I’m not saying his view is out of bounds. I’m saying he needs to admit it is a philosophical viewpoint and not simply just a “scientific” view as opposed to a “philosophical” view. You sort of mirror Burk’s presumption when you assert that existing philosophical frameworks might fall short as we discover more on the “empirical” side. You miss the point. There is no “empirical” side that is not always already being interpreted through a philosophical framework. It is not one or the other; it is both all the time.
Burk, you wrote:
“The deep role of philosophy here seems to be to support integrity of thought, which means principally, the ability to uncover and analyze one’s own presuppositions and those of others. This is the essence of the scholastic disputation, the scientific method, and of reasoned discussion in general. This would seem to be the point of parsing, interpretation, hermeneutics, etc- not preserving the presuppositions one has (by faith; as eloquently put by Cheek, an epistemic catastrophe), but plumbing them and evaluating whether they hold up to a definition of truth. A definition of truth which I take to be correspondence with reality, thus the empirical method I prize. If one takes the definition of truth to be the Bible, then one is an inerrantist, and if one takes the definition of truth to be god and revelation as selectively reconciled with reason and non-biblical evidence, then one is somewhere in between (which seems a somewhat unstable position, I’d suggest, though certainly more coherent than the inerrantist position).”

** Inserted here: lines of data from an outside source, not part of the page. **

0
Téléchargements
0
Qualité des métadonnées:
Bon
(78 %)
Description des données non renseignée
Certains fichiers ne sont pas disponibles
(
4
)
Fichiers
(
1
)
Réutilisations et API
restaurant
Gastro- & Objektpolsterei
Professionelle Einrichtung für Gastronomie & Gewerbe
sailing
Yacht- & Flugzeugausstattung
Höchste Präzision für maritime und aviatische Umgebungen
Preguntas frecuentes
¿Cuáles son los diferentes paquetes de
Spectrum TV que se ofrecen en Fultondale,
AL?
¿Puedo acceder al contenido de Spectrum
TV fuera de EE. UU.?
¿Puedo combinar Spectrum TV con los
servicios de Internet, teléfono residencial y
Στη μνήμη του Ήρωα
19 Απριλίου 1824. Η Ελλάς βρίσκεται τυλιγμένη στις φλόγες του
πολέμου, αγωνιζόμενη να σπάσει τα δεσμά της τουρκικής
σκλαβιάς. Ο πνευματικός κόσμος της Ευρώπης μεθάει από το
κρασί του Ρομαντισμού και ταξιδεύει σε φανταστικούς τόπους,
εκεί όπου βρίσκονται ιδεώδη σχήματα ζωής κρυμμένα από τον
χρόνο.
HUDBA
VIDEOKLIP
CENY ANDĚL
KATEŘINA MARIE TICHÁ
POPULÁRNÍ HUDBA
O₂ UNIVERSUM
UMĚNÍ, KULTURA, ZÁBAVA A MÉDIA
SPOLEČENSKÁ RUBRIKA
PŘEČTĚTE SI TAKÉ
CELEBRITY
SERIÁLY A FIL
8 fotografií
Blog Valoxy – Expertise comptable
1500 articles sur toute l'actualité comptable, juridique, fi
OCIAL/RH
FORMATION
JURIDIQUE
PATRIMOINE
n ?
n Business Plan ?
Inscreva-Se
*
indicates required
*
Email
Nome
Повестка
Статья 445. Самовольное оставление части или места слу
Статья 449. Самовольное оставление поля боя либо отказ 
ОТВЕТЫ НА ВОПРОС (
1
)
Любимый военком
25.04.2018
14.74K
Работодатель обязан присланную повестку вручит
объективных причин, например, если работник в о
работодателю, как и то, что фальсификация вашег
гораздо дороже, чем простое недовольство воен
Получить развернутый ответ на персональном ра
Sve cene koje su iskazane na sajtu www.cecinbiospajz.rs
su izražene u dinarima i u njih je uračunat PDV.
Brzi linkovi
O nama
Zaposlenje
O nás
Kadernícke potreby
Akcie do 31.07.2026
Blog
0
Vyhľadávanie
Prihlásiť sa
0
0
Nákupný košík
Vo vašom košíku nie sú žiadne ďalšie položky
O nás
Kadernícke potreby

Here is great example of what I was talking about as far as secular fundamentalists and religious fundamentalists taking the same approach in how they try to “ground” truth. Although the writers would not label themselves “fundamentalists,” but rather, “evangelicals,” here is an example, and one here, of people who also argue for a “correspondence” theory of truth who would come down on quite opposite sides as you Burk. I think this demonstrates my point rather well. Further, my point is that to oppose faith to reason is simply a modern fallacy. To say one is an “epistemic” catastrophe is simply to assert such from another faith-based philosophical position (philosophical naturalism), but one that is hidden under the cover of just “objectively” noting the “facts” and “evidence.” That game is over.

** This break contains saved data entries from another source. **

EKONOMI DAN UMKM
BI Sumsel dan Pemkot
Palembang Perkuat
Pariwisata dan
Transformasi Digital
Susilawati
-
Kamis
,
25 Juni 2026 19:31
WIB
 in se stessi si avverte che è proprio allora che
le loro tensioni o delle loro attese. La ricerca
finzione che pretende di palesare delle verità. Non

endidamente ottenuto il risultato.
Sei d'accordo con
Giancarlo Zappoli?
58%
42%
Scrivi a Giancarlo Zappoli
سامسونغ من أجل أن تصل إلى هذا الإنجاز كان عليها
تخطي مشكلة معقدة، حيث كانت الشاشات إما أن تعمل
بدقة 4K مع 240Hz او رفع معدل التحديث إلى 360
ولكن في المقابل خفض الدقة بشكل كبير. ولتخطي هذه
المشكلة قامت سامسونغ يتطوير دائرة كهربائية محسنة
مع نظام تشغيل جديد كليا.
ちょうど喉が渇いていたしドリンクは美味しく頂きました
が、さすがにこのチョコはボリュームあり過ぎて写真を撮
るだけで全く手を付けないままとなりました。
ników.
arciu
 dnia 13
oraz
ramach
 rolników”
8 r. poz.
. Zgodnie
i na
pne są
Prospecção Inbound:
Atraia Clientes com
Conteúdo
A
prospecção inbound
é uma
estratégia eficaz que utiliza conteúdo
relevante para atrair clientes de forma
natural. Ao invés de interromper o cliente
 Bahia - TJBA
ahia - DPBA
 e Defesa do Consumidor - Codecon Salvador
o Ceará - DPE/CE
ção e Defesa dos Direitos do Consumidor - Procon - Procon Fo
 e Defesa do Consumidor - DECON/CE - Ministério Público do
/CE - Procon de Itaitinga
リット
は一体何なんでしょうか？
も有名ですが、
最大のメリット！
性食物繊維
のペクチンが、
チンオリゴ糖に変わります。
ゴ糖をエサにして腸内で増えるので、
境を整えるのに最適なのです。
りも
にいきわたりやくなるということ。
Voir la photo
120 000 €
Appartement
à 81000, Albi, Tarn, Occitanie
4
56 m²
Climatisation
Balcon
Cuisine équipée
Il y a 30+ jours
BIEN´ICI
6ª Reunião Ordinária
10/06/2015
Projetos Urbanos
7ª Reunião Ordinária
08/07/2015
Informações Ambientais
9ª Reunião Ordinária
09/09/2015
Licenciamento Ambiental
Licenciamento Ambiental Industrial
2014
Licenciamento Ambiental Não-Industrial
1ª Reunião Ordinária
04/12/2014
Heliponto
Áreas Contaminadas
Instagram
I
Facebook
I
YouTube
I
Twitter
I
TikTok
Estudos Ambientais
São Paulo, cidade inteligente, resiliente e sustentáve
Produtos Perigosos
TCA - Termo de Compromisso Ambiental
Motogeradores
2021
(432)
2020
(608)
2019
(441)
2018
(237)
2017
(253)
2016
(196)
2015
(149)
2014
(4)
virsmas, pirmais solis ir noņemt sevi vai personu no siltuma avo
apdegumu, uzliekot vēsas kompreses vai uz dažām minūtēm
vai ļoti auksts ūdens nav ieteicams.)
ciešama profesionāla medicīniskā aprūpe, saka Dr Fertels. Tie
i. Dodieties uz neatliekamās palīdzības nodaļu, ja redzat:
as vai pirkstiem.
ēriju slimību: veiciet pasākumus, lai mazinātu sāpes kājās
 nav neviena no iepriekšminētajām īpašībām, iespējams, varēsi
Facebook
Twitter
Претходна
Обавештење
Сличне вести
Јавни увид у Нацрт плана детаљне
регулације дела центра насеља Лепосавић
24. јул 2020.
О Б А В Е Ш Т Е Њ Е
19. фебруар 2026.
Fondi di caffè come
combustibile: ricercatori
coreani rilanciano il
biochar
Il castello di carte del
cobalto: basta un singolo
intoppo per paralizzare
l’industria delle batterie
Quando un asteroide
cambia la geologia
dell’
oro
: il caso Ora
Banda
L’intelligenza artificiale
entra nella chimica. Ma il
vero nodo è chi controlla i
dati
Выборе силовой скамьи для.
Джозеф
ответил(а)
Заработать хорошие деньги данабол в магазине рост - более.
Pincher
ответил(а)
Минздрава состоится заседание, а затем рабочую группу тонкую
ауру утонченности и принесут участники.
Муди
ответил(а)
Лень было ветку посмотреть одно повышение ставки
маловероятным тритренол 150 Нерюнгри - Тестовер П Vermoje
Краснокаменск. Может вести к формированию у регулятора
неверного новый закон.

Beyond that, the explanation given of the role of “deep” philosophy shows, Burk, that you still do not quite understand the postmodern critique. The very process you describe is always already being undertaken from some philosophical viewpoint. You are trying to get behind the process where we find, incredibly, gee-wiz, the bedrock strata of your own (correspondence) philosophical position! How convenient!

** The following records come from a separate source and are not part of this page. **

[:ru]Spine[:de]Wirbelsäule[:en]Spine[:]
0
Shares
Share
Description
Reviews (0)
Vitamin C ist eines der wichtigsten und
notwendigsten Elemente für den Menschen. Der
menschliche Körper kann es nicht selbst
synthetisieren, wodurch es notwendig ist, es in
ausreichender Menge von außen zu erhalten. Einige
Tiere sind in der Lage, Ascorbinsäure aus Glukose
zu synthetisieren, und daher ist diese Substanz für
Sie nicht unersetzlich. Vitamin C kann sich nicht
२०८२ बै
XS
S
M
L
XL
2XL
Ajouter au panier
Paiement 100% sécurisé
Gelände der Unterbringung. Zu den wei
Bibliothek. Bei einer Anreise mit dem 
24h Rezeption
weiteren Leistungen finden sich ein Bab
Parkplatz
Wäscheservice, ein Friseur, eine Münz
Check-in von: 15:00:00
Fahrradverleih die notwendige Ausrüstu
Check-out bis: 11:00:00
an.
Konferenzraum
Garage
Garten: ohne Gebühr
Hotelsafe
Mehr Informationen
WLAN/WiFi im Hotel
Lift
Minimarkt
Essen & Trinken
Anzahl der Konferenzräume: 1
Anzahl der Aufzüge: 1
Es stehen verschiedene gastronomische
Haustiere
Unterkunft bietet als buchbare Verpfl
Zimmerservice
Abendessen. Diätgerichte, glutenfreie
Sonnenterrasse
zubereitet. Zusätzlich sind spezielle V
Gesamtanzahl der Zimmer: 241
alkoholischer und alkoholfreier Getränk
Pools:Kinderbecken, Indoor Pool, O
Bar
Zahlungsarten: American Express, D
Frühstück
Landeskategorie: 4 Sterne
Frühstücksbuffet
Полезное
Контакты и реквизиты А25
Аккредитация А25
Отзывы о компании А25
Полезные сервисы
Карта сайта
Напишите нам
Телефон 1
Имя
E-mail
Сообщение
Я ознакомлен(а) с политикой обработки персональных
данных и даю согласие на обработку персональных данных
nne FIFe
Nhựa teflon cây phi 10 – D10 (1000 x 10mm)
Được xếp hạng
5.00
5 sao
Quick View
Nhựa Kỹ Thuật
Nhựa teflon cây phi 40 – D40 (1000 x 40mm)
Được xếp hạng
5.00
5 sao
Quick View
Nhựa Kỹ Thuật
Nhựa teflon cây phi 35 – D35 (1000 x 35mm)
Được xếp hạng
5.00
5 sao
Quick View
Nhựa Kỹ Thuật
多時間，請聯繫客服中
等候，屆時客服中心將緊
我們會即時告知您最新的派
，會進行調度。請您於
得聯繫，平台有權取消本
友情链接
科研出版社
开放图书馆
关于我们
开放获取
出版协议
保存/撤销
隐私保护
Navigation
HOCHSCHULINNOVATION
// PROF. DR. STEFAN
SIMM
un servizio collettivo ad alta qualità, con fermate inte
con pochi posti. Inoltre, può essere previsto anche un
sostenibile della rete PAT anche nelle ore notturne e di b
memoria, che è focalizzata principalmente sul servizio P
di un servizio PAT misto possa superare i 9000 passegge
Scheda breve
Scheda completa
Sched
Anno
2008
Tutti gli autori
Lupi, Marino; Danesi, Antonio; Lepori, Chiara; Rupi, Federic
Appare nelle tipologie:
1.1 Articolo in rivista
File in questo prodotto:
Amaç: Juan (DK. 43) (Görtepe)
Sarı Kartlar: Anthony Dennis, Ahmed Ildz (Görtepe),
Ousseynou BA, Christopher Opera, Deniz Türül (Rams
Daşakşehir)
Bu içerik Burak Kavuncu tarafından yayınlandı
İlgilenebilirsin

“My immediate question was more concrete, though- whether formal philosophy of today has anything to add to resolving the mind-body problem. Formal philosophy has the same tools it has had from time immemorial, which is to say, introspection and armchair cogitation.”
Here is just another perfect example of my initial critique. It is extremely difficult to have an intelligent conversation with anyone that has such a prejudicial and shallow view, especially when that person is making such statements from a philosophical viewpoint! Wow. Cheek, are you getting this?